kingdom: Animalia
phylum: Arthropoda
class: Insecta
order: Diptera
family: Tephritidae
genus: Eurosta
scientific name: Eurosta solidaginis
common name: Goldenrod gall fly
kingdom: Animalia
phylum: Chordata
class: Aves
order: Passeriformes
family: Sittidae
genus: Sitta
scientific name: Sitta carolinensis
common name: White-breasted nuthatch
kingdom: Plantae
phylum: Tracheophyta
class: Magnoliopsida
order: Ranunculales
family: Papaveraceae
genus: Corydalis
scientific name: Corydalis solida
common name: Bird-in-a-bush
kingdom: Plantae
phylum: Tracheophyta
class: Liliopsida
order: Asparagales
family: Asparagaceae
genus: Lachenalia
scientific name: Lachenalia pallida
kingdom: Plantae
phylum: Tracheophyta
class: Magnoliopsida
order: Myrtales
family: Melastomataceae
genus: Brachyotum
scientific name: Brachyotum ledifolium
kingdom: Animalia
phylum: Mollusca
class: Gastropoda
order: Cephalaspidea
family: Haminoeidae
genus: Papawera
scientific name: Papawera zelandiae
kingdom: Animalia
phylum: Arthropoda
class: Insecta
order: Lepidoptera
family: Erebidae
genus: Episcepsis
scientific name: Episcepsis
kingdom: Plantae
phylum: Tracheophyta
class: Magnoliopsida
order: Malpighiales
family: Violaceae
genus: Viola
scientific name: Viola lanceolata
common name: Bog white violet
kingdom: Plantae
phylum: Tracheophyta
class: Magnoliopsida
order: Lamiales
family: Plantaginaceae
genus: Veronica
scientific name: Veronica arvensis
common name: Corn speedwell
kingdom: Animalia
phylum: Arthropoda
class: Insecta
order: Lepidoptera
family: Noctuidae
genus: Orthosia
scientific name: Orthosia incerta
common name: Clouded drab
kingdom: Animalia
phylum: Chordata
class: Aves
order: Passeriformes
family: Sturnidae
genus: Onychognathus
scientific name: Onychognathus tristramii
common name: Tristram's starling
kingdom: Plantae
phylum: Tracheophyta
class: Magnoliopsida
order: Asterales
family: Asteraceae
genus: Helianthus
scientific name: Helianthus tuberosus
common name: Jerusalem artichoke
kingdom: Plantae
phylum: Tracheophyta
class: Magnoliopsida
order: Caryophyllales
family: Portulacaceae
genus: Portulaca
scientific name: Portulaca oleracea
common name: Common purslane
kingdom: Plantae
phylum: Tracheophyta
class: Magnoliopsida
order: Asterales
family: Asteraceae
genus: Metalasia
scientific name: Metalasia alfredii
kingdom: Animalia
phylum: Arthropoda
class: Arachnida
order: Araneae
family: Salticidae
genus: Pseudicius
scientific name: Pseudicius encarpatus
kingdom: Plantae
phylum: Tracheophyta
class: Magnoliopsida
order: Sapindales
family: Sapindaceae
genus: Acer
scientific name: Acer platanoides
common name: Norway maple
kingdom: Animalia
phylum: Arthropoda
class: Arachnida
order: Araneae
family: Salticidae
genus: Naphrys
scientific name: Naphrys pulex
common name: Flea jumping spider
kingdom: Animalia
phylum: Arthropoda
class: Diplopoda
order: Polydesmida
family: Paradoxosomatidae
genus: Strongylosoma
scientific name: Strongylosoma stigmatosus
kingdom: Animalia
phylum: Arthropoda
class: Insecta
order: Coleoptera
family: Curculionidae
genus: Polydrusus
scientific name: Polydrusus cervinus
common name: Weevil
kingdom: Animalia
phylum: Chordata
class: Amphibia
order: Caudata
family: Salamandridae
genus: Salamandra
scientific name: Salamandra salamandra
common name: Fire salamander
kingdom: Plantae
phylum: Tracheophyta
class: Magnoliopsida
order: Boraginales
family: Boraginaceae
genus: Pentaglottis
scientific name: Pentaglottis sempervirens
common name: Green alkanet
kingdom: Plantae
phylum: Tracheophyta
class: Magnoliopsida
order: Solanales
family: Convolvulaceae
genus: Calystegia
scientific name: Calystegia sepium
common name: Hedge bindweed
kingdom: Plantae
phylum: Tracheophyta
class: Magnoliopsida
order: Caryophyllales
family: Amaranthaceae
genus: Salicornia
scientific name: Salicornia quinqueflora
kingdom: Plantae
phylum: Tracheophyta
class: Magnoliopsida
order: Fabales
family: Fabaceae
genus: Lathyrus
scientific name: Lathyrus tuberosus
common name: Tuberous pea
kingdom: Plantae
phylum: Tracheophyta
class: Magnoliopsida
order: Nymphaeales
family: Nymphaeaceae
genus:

┄┄┄┄┄┄┄┄┄┄┄┄┄┄┄┄┄┄┄┄

* **やること**: 上の行をすべて、「scientific name」を「species name」に置き換えて書き直してください。ほかのところは変えないでください。

* **正解**:
kingdom: Animalia
phylum: Arthropoda
class: Insecta
order: Diptera
family: Tephritidae
genus: Eurosta
species name: Eurosta solidaginis
common name: Goldenrod gall fly
kingdom: Animalia
phylum: Chordata
class: Aves
order: Passeriformes
family: Sittidae
genus: Sitta
species name: Sitta carolinensis
common name: White-breasted nuthatch
kingdom: Plantae
phylum: Tracheophyta
class: Magnoliopsida
order: Ranunculales
family: Papaveraceae
genus: Corydalis
species name: Corydalis solida
common name: Bird-in-a-bush
kingdom: Plantae
phylum: Tracheophyta
class: Liliopsida
order: Asparagales
family: Asparagaceae
genus: Lachenalia
species name: Lachenalia pallida
kingdom: Plantae
phylum: Tracheophyta
class: Magnoliopsida
order: Myrtales
family: Melastomataceae
genus: Brachyotum
species name: Brachyotum ledifolium
kingdom: Animalia
phylum: Mollusca
class: Gastropoda
order: Cephalaspidea
family: Haminoeidae
genus: Papawera
species name: Papawera zelandiae
kingdom: Animalia
phylum: Arthropoda
class: Insecta
order: Lepidoptera
family: Erebidae
genus: Episcepsis
species name: Episcepsis
kingdom: Plantae
phylum: Tracheophyta
class: Magnoliopsida
order: Malpighiales
family: Violaceae
genus: Viola
species name: Viola lanceolata
common name: Bog white violet
kingdom: Plantae
phylum: Tracheophyta
class: Magnoliopsida
order: Lamiales
family: Plantaginaceae
genus: Veronica
species name: Veronica arvensis
common name: Corn speedwell
kingdom: Animalia
phylum: Arthropoda
class: Insecta
order: Lepidoptera
family: Noctuidae
genus: Orthosia
species name: Orthosia incerta
common name: Clouded drab
kingdom: Animalia
phylum: Chordata
class: Aves
order: Passeriformes
family: Sturnidae
genus: Onychognathus
species name: Onychognathus tristramii
common name: Tristram's starling
kingdom: Plantae
phylum: Tracheophyta
class: Magnoliopsida
order: Asterales
family: Asteraceae
genus: Helianthus
species name: Helianthus tuberosus
common name: Jerusalem artichoke
kingdom: Plantae
phylum: Tracheophyta
class: Magnoliopsida
order: Caryophyllales
family: Portulacaceae
genus: Portulaca
species name: Portulaca oleracea
common name: Common purslane
kingdom: Plantae
phylum: Tracheophyta
class: Magnoliopsida
order: Asterales
family: Asteraceae
genus: Metalasia
species name: Metalasia alfredii
kingdom: Animalia
phylum: Arthropoda
class: Arachnida
order: Araneae
family: Salticidae
genus: Pseudicius
species name: Pseudicius encarpatus
kingdom: Plantae
phylum: Tracheophyta
class: Magnoliopsida
order: Sapindales
family: Sapindaceae
genus: Acer
species name: Acer platanoides
common name: Norway maple
kingdom: Animalia
phylum: Arthropoda
class: Arachnida
order: Araneae
family: Salticidae
genus: Naphrys
species name: Naphrys pulex
common name: Flea jumping spider
kingdom: Animalia
phylum: Arthropoda
class: Diplopoda
order: Polydesmida
family: Paradoxosomatidae
genus: Strongylosoma
species name: Strongylosoma stigmatosus
kingdom: Animalia
phylum: Arthropoda
class: Insecta
order: Coleoptera
family: Curculionidae
genus: Polydrusus
species name: Polydrusus cervinus
common name: Weevil
kingdom: Animalia
phylum: Chordata
class: Amphibia
order: Caudata
family: Salamandridae
genus: Salamandra
species name: Salamandra salamandra
common name: Fire salamander
kingdom: Plantae
phylum: Tracheophyta
class: Magnoliopsida
order: Boraginales
family: Boraginaceae
genus: Pentaglottis
species name: Pentaglottis sempervirens
common name: Green alkanet
kingdom: Plantae
phylum: Tracheophyta
class: Magnoliopsida
order: Solanales
family: Convolvulaceae
genus: Calystegia
species name: Calystegia sepium
common name: Hedge bindweed
kingdom: Plantae
phylum: Tracheophyta
class: Magnoliopsida
order: Caryophyllales
family: Amaranthaceae
genus: Salicornia
species name: Salicornia quinqueflora
kingdom: Plantae
phylum: Tracheophyta
class: Magnoliopsida
order: Fabales
family: Fabaceae
genus: Lathyrus
species name: Lathyrus tuberosus
common name: Tuberous pea
kingdom: Plantae
phylum: Tracheophyta
class: Magnoliopsida
order: Nymphaeales
family: Nymphaeaceae
genus:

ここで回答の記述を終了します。